Similarly, the variance of the number of runs is$$Var[R] = \frac 14 Var[\sum_{i=1}^{N-1}x_i x_{i+1}] = \frac 14 ((N-1)E[x_1x_2x_1x_2] + 2(N-2)E[x_1x_2x_2x_3] + (N-2)(N-3) E[x_1x_2x_3x_4] - (N-1)^2 E[x_1x_2]^2)$$and simplifying, we obtain the variance.

Similarly we can calculate all moments of $R$, but the algebra becomes uglier and uglier.

=== Asymptotic normality ===
Theorem. If we sample longer and longer sequences, with $\lim N_+ / N = p$ for some fixed $p \in (0, 1)$, then $\frac{R-\mu}{\sigma} \sim \sqrt N (R/\mu - 1)$ converges in distribution to the normal distribution with mean 0 and variance 1.

Proof sketch.

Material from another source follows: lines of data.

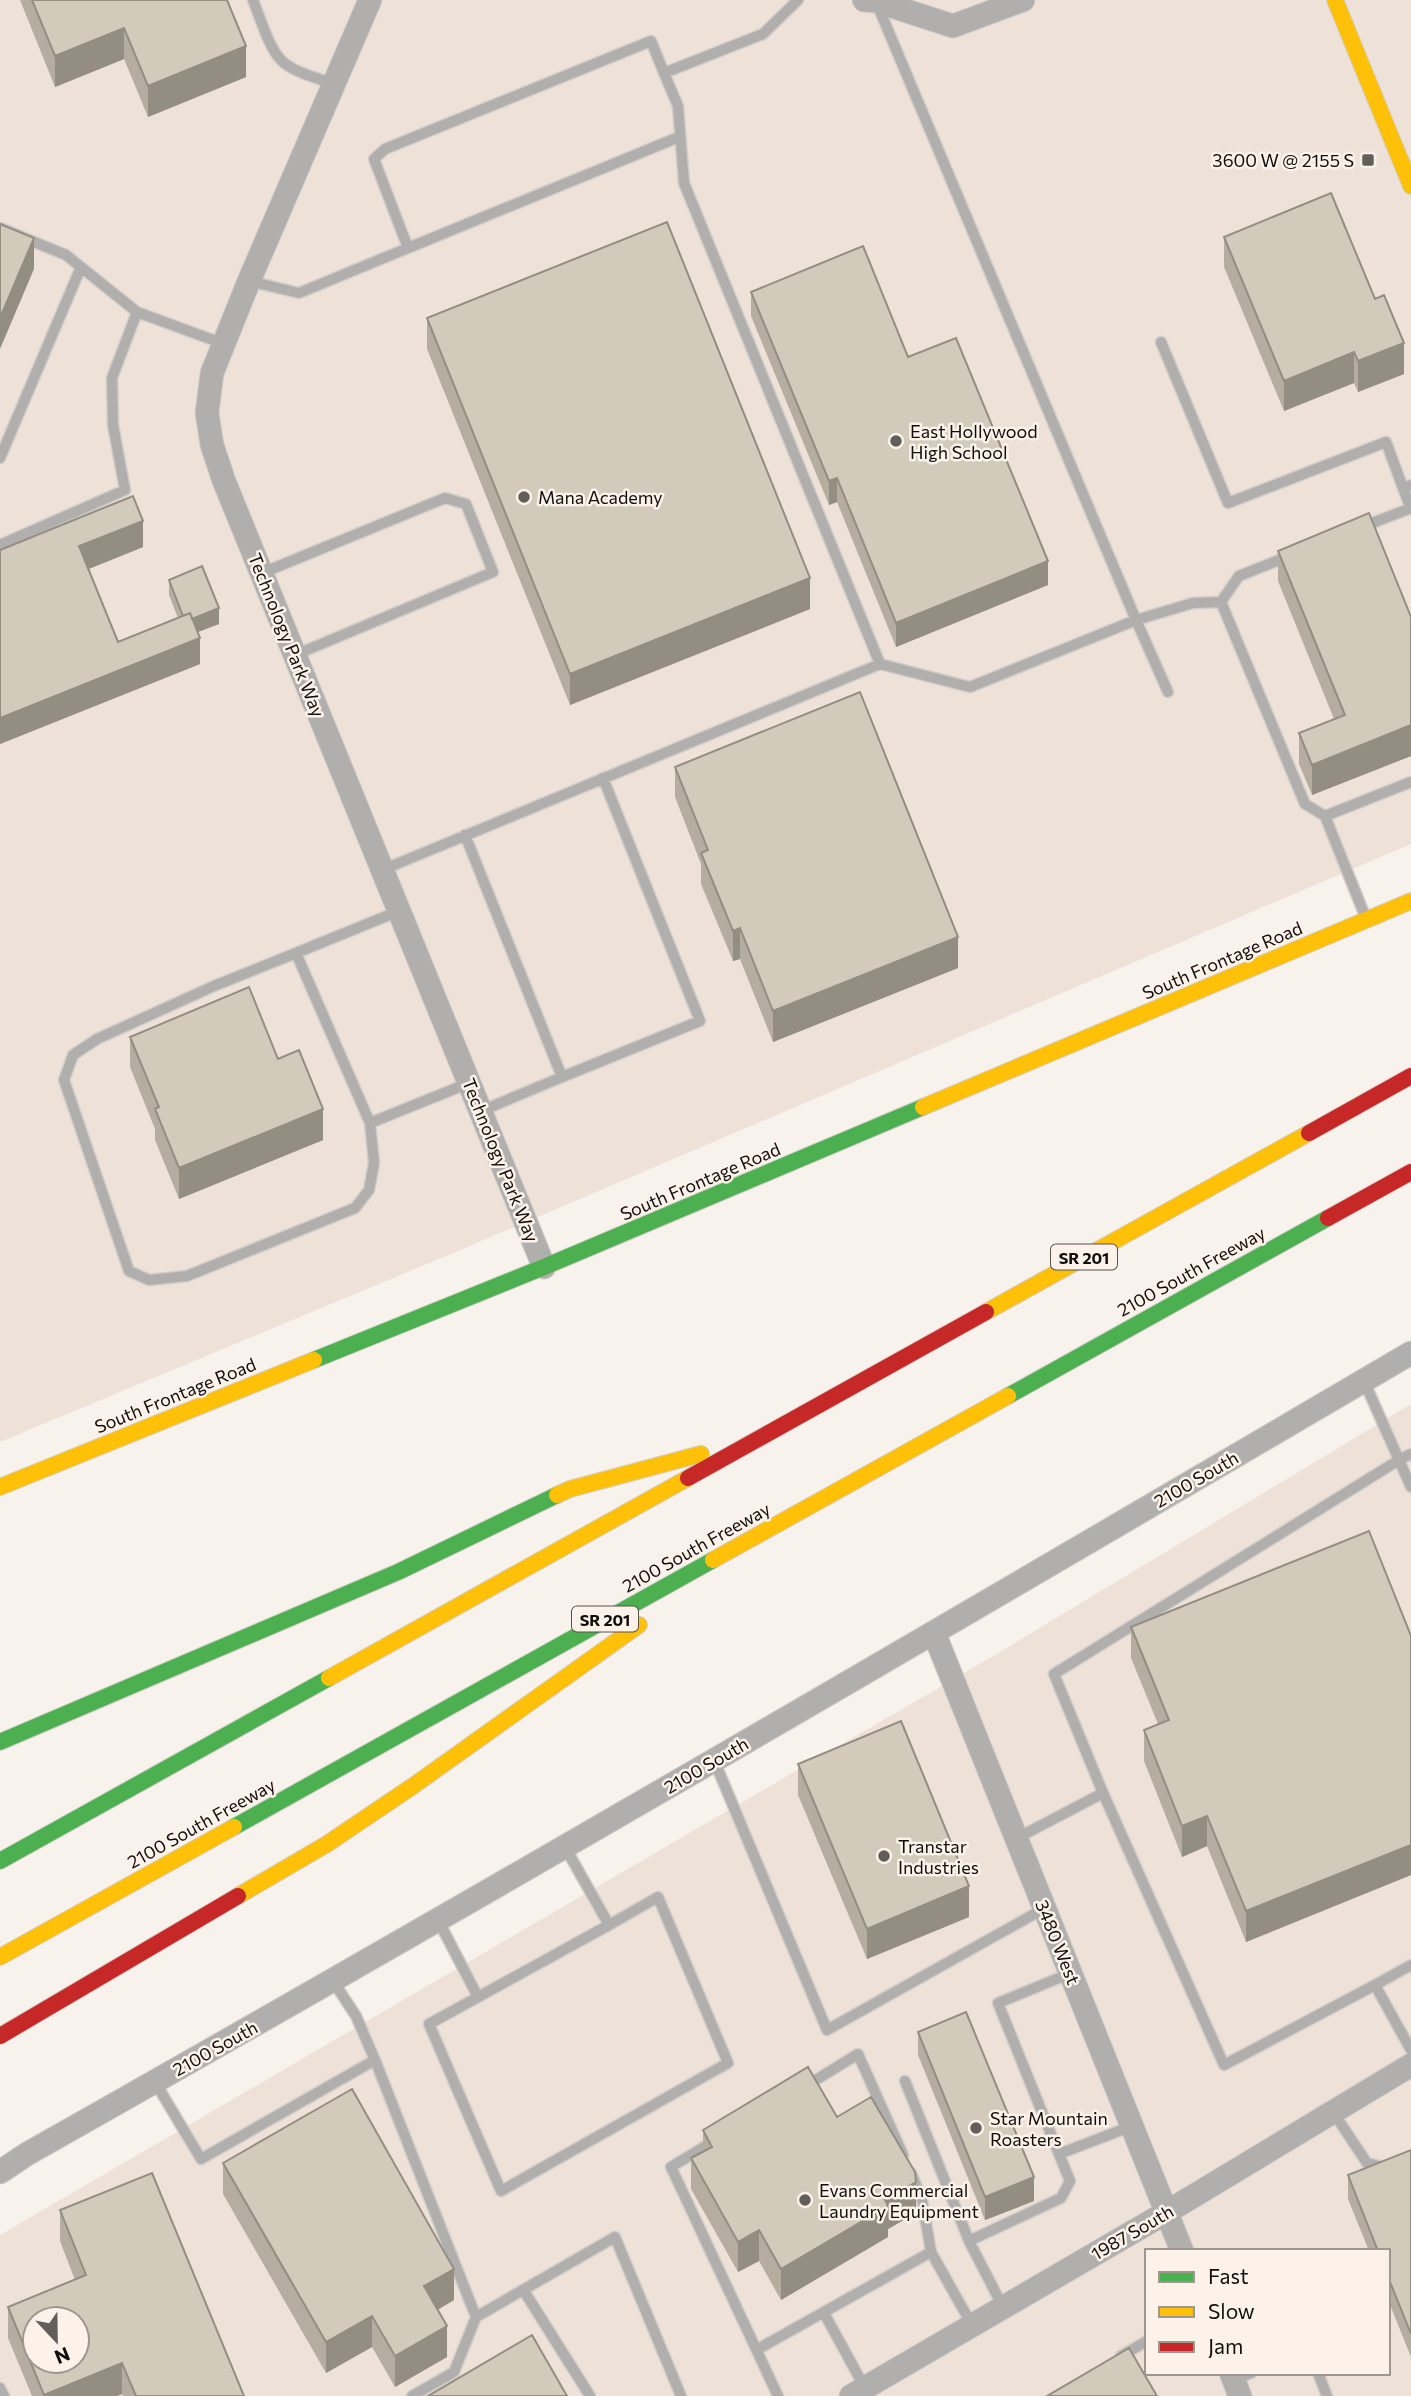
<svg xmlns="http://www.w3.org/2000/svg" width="1411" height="2396" viewBox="0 0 1411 2396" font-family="Commissioner,sans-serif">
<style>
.built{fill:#eee2d8;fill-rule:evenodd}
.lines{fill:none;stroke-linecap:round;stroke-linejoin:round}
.lane-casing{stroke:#d2ceca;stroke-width:13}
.street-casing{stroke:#d2ceca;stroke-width:25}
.fast-casing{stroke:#d2ceca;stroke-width:18}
.slow-casing{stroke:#d2ceca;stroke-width:18}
.jam-casing{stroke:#d2ceca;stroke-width:18}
.lane{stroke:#b1afad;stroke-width:10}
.street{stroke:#b1afad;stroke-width:23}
.fast{stroke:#4caf50;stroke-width:16}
.slow{stroke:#ffc107;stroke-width:16}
.jam{stroke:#c62828;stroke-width:16}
.wall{fill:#b5aea0}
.shaded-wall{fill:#938d82}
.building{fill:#d2caba;stroke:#938d82;stroke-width:2;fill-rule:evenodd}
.poi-dot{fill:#625e5a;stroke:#fcf2e9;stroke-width:2.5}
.labels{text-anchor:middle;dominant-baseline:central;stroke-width:5;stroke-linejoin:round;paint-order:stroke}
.shield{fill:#fcf2e9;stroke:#58524e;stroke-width:2}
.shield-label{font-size:16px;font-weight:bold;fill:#110e0b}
.poi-label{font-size:18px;fill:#110e0b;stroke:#fcf2e9;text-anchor:start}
.street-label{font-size:18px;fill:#110e0b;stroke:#fcf2e9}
</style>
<rect width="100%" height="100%" fill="#f8f2ed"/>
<path class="built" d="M0,0H1411V844L451,1254L0,1442Z
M1411,1404V2396H0V2235L1000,1652ZM1147,2251H1388V2373H1147ZM35,2319H77V2361H35Z"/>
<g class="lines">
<g class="lane-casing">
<path id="lane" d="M253,0C260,17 269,49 282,61C295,73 318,78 334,84
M798,0L763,34L664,73L678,106L684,183L880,664
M664,73L651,41L385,149L374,159L408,248L679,137
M0,228L66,255L137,312L224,344
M249,281L299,293L408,248
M1161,342L1228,503L1386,442L1403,488
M0,458L81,267
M1411,485L1403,488L1411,509
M1362,527L1411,508
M0,545L125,490L113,425L112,378L137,312
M262,573L445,498L466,504L493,572L295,655
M1221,602L1239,576L1289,556
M1168,692L1136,620L1193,603L1221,602L1305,804L1325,816
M465,835L562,1077L481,1111
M382,870L880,664L970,687L1136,620L877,4
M399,911L296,953L370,1123L469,1083
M1365,916L1325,816L1411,782
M296,953L214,986L97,1039L73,1055L64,1080L129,1271L149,1280L187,1276L355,1208L369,1190L374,1163L370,1123
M562,1077L700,1021L603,778
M1364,1381L1399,1460L1411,1454
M714,1760L827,2030L1045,1908
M1103,1793L1054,1674L1399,1460L1411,1487
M1017,1838L1103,1793L1224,2065L1375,1985L1411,2050
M565,1847L609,1925L658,1897L728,2063L501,2191L429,2024L609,1925
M438,1920L478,1997
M1071,1973L998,2003L1059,2154L1132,2126
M333,1981L356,2016L375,2060
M1375,1985L1411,1965
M905,2081L969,2241
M155,2082L201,2159L375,2060L476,2317L615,2237L681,2396
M806,2086L858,2054L903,2155
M1333,2112L1367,2163L1388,2168L1411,2158
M714,2141L671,2167L778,2396
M911,2173L922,2199L931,2252L972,2325
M524,2291L590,2396
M1003,2307L969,2241L1061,2198L1070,2181L1059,2154
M824,2313L865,2388
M758,2349L931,2252
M1121,2356L1147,2341
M1318,2373L1327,2396
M1234,2380L1251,2373
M0,2388L4,2396
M412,2396L454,2372L476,2317"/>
</g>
<g class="street-casing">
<path id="street" d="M370,0L249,281L212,373L207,413L212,445L224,481L544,1267
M864,0L876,1L953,26L1023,0
M934,1633L1182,2251
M0,2172L27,2154C491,1892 951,1623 1411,1353
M1231,2373L1240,2396
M851,2396L1167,2212L1411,2065"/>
</g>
<g class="fast-casing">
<path id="fast" d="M314,1360L544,1267L923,1107
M1008,1396L1328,1218
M0,1742L398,1572L557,1495
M234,1827L713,1560
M0,1861L329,1678"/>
</g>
<g class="slow-casing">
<path id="slow" d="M1335,0L1411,186
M923,1107L1411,901
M986,1312L1309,1133
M0,1487L314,1360
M557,1495L570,1489L701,1454
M713,1560L1008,1396
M329,1678L688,1478
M238,1896L327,1844L413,1786L639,1625
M0,1957L234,1827"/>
</g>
<g class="jam-casing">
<path id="jam" d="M1309,1133L1411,1076
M1328,1218L1411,1172
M688,1478L986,1312
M0,2036L238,1896"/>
</g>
<use href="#lane" class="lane"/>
<use href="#street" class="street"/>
<use href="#fast" class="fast"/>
<use href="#slow" class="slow"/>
<use href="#jam" class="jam"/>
</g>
<path class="wall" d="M20,0H227L246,77L148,117L124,59L55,87Z
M1224,237L1404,374L1358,392L1354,383L1284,411L1224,267Z
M751,292L908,357L1048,585L896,647L837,502L829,505L751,316Z
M427,318L810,609L570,705L427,349Z
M143,547L88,569L118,642L178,618L169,595V580L219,624L197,632L200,664L0,744V550Z
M1278,551L1411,617V756L1312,795L1299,764V733L1334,719L1278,581Z
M675,767L958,968L773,1042L740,959L733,961L701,884V864L675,797Z
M130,1037L278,1059L323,1140L179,1199L155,1140V1129L130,1067Z
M1131,1627L1411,1636V1875L1246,1942L1207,1846L1182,1857L1144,1761V1730L1158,1724L1131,1658Z
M798,1764L969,1917L867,1959L798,1795Z
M918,2032L1034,2201L985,2220L918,2055Z
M837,2117L916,2213L888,2229V2237L781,2300L759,2261L738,2272L691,2189V2158L703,2152V2130Z
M1411,2150V2357L1388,2300V2251H1369L1348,2199V2175Z
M223,2163L454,2300L438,2310L447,2357L395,2387L372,2347L326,2373L223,2194Z
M60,2210L244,2396H123L122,2394L117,2396H32L8,2338V2307L75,2280L60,2241Z"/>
<path class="shaded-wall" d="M124,28V59L55,87V56Z
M246,46V77L148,117V86Z
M34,238V269L0,349V318Z
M1404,343V374L1358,392V361Z
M1354,352V383L1284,411V381Z
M837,478V502L829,505V481Z
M143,521V547L79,573V546Z
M1048,561V585L896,647V623Z
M810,578V609L570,705V674Z
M219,608V624L185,637V621Z
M200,638V664L0,744V718Z
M1411,725V756L1312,795V765Z
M740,928V959L733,961V931Z
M958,937V968L773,1042V1011Z
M323,1109V1140L179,1199V1168Z
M1207,1816V1846L1182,1857V1826Z
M1411,1845V1875L1246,1942V1911Z
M969,1886V1917L867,1959V1929Z
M1034,2177V2201L985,2220V2197Z
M916,2182V2213L888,2229V2237L781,2300V2269L885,2200Z
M759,2230V2261L738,2272V2242Z
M454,2269V2300L424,2317V2286Z
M372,2316V2347L326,2373V2342Z
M447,2326V2357L395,2387V2356Z
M122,2363V2394L117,2396H44Z"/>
<path class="building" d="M32,0H227L246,46L148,86L124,28L55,56Z
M1331,193L1375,299L1384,295L1404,343L1358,361L1354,352L1284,381L1224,237Z
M667,222L810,578L570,674L427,318Z
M0,224L34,238L0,318Z
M863,246L908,357L956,338L1048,561L896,623L837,478L829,481L751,292Z
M133,496L143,521L79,546L118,642L190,613L200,638L0,718V550Z
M1369,513L1411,617V725L1312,765L1299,733L1345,715L1278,551Z
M202,566L219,608L192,619L190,613L183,616L169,580Z
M860,692L958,937L773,1011L740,928L733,931L701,853L708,850L675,767Z
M249,987L278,1059L299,1050L323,1109L179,1168L155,1109L159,1107L130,1037Z
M1369,1531L1411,1636V1845L1246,1911L1207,1816L1182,1826L1144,1730L1169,1720L1131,1627Z
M901,1721L969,1886L867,1929L798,1764Z
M966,2012L1034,2177L985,2197L918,2032Z
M808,2067L837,2117L871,2097L915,2172L916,2182L885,2200L888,2206L781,2269L759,2230L738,2242L691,2158L712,2147L703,2130Z
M352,2089L454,2269L424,2286L447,2326L395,2356L372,2316L326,2342L223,2163Z
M1411,2150V2334L1388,2277V2251H1378L1348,2175Z
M152,2173L244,2396H136L122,2363L44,2395L8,2307L86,2275L60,2210ZM35,2319H77V2361H35Z
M532,2335L567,2396H428Z
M1129,2348L1157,2396H1047Z"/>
<g class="poi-dot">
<rect x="1361" y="153" width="14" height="14" rx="3.5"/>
<circle cx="896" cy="441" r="7"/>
<circle cx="524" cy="497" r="7"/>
<circle cx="884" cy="1856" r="7"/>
<circle cx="976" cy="2128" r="7"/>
<circle cx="805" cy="2200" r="7"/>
</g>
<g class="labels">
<g class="shield">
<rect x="1051" y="1244.5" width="66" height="25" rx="5"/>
<rect x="572" y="1606.5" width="66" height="25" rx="5"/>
</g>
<g class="shield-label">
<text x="1084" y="1257">SR 201</text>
<text x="605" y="1619">SR 201</text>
</g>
<g class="poi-label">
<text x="1354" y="160" text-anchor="end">3600 W @ 2155 S</text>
<text x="910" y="431">East Hollywood<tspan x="910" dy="21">High School</tspan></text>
<text x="538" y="497">Mana Academy</text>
<text x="898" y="1846">Transtar<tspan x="898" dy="21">Industries</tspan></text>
<text x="990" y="2118">Star Mountain<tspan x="990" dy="21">Roasters</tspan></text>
<text x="819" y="2190">Evans Commercial<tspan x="819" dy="21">Laundry Equipment</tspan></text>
</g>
<g class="street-label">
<text transform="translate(287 635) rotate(68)">Technology Park Way</text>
<text transform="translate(1222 960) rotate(-23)">South Frontage Road</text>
<text transform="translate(501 1160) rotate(68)">Technology Park Way</text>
<text transform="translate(700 1181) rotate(-23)">South Frontage Road</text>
<text transform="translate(1191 1271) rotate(-29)">2100 South Freeway</text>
<text transform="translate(175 1395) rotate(-22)">South Frontage Road</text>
<text transform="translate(1196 1479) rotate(-30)">2100 South</text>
<text transform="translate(696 1547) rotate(-29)">2100 South Freeway</text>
<text transform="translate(706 1765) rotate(-30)">2100 South</text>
<text transform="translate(201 1823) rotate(-29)">2100 South Freeway</text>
<text transform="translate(1058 1942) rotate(68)">3480 West</text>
<text transform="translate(215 2048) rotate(-29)">2100 South</text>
<text transform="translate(1132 2232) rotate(-30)">1987 South</text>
</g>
</g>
<rect x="1145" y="2249" width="245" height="126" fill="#fcf2e9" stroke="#9e9790" stroke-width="2"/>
<rect x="1159" y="2272" width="35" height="10" fill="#4caf50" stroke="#9e9790" stroke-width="2"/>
<text x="1208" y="2284" font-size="21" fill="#110e0b">Fast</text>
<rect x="1159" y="2307" width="35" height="10" fill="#ffc107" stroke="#9e9790" stroke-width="2"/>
<text x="1208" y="2319" font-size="21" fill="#110e0b">Slow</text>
<rect x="1159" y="2342" width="35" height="10" fill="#c62828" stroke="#9e9790" stroke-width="2"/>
<text x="1208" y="2354" font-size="21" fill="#110e0b">Jam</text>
<g transform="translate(56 2340) rotate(158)"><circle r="33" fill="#fcf2e9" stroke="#9e9790" stroke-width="2"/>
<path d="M0-5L12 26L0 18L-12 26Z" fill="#625e5a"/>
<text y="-10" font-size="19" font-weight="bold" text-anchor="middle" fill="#110e0b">N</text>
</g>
</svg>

It suffices to prove the asymptotic normality of the sequence $\sum_{i=1}^{N-1} x_i x_{i+1}$, which can be proven by a martingale central limit theorem.

==Applications==
Runs tests can be used to test:
1. the randomness of a distribution, by taking the data in the given order and marking with + the data greater than the median, and with – the data less than the median (numbers equalling the median are omitted.)
2. whether a function fits well to a data set, by marking the data exceeding the function value with + and the other data with −. For this use, the runs test, which takes into account the signs but not the distances, is complementary to the chi square test, which takes into account the distances but not the signs.

==Related tests==
The Kolmogorov–Smirnov test has been shown to be more powerful than the Wald–Wolfowitz test for detecting differences between distributions that differ solely in their location. However, the reverse is true if the distributions differ in variance and have at the most only a small difference in location.

The Wald–Wolfowitz runs test has been extended for use with several samples.